Frankly, this dream of mine is never a reality. How my mornings actually go consists of little to no refreshments. Instead, I am left croaking at my roommate like that puckering worm from SpongeBob SquarePants who is just trying to buy some goddamn chocolate. And with the same fervor of that old and disheveled worm woman, I jangle our empty Brita in the air and proclaim that I have been a single parent taking care of our child in a dual-parent household. This simply cannot go on.

It saddens me to know that thousands upon thousands of Colorado State University students with suspicious tap water are likely going through this same situation. The number of friendships on the line — maybe already ruined — is heartbreaking, but I know I must speak out. Someone has to be a voice for the co-parenting injustices happening daily inside the fridge.

Therefore, on behalf of my struggles, here are five ways to tell your roommate it is their turn to fill that goddamn Brita.

1. Remove your sink, your fridge and any other source of water from the living space

Clearly they don’t care enough to drink, so by proxy, they don’t care enough to shower, brush their teeth or wash their face. No Brita equals no water.

2. Whisper it into manifestation

Once your roommate is asleep, get your lips close to their ear. I don’t mean a couple of inches away — you live together, for god’s sake, so get your smackers close to that pupper. From there, spend a couple of minutes whispering the manifestation: “You want to fill the Brita. You need to fill the Brita.” Repeat as needed. Although this requires sacrificing a little bit of sleep, the first gulp of that heaven-sent ambrosia water you didn’t fill outweighs a couple of all-nighters.

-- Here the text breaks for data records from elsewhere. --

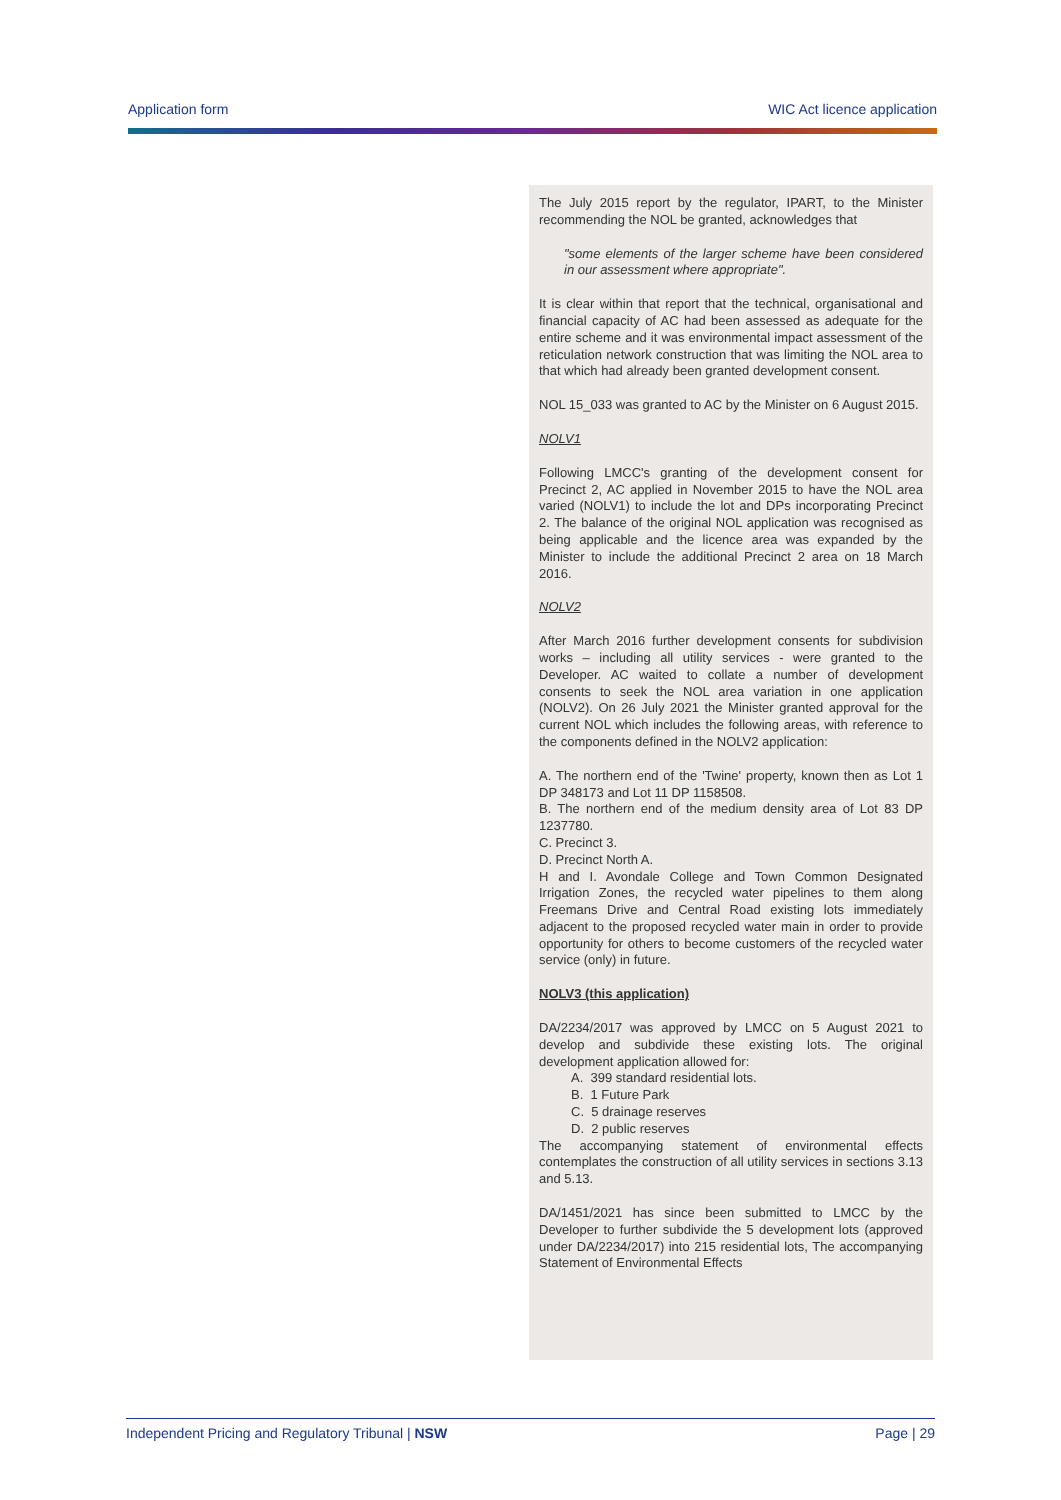Application form WIC Act licence application
The July 2015 report by the regulator, IPART, to the Minister recommending the NOL be granted, acknowledges that
"some elements of the larger scheme have been considered in our assessment where appropriate".
It is clear within that report that the technical, organisational and financial capacity of AC had been assessed as adequate for the entire scheme and it was environmental impact assessment of the reticulation network construction that was limiting the NOL area to that which had already been granted development consent.
NOL 15_033 was granted to AC by the Minister on 6 August 2015.
NOLV1
Following LMCC's granting of the development consent for Precinct 2, AC applied in November 2015 to have the NOL area varied (NOLV1) to include the lot and DPs incorporating Precinct 2. The balance of the original NOL application was recognised as being applicable and the licence area was expanded by the Minister to include the additional Precinct 2 area on 18 March 2016.
NOLV2
After March 2016 further development consents for subdivision works – including all utility services - were granted to the Developer. AC waited to collate a number of development consents to seek the NOL area variation in one application (NOLV2). On 26 July 2021 the Minister granted approval for the current NOL which includes the following areas, with reference to the components defined in the NOLV2 application:
A. The northern end of the 'Twine' property, known then as Lot 1 DP 348173 and Lot 11 DP 1158508.
B. The northern end of the medium density area of Lot 83 DP 1237780.
C. Precinct 3.
D. Precinct North A.
H and I. Avondale College and Town Common Designated Irrigation Zones, the recycled water pipelines to them along Freemans Drive and Central Road existing lots immediately adjacent to the proposed recycled water main in order to provide opportunity for others to become customers of the recycled water service (only) in future.
NOLV3 (this application)
DA/2234/2017 was approved by LMCC on 5 August 2021 to develop and subdivide these existing lots. The original development application allowed for:
A. 399 standard residential lots.
B. 1 Future Park
C. 5 drainage reserves
D. 2 public reserves
The accompanying statement of environmental effects contemplates the construction of all utility services in sections 3.13 and 5.13.
DA/1451/2021 has since been submitted to LMCC by the Developer to further subdivide the 5 development lots (approved under DA/2234/2017) into 215 residential lots, The accompanying Statement of Environmental Effects
Independent Pricing and Regulatory Tribunal | NSW Page | 29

3. Hire Mainstreet A Cappella to break the news

This approach is a little less confrontational if you’re the shy type. Mainstreet A Cappella, CSU’s resident a cappella group, performs gigs all across the Fort Collins community. Because this is the most important conflict since your roommate murdered the toilet and you had to have the awkward Febreze conversation, I’m sure Mainstreet will understand the gravity of this situation and more than happily follow your roommate around singing different chords of Brita with jubilant jazz hands or whatever the hell they do. But perhaps that idea doesn’t sound right to you, so I raise you this: a reenactment of the legendary “Pitch Perfect” riff-off, except all the songs must have the word Brita in them. Yeah, chew on that!

4. Call their mom

Nobody knows the frustration of forgotten chores like a mother. And similarly, nobody can say no to their mom. That being said, if my roommate went so far as to call my mom over some petty conflict, I would evict them. You should give it a try, though!

5. Leave vaguely ominous threats in their textbooks

Written in the margins in a livid scribble: You have three days.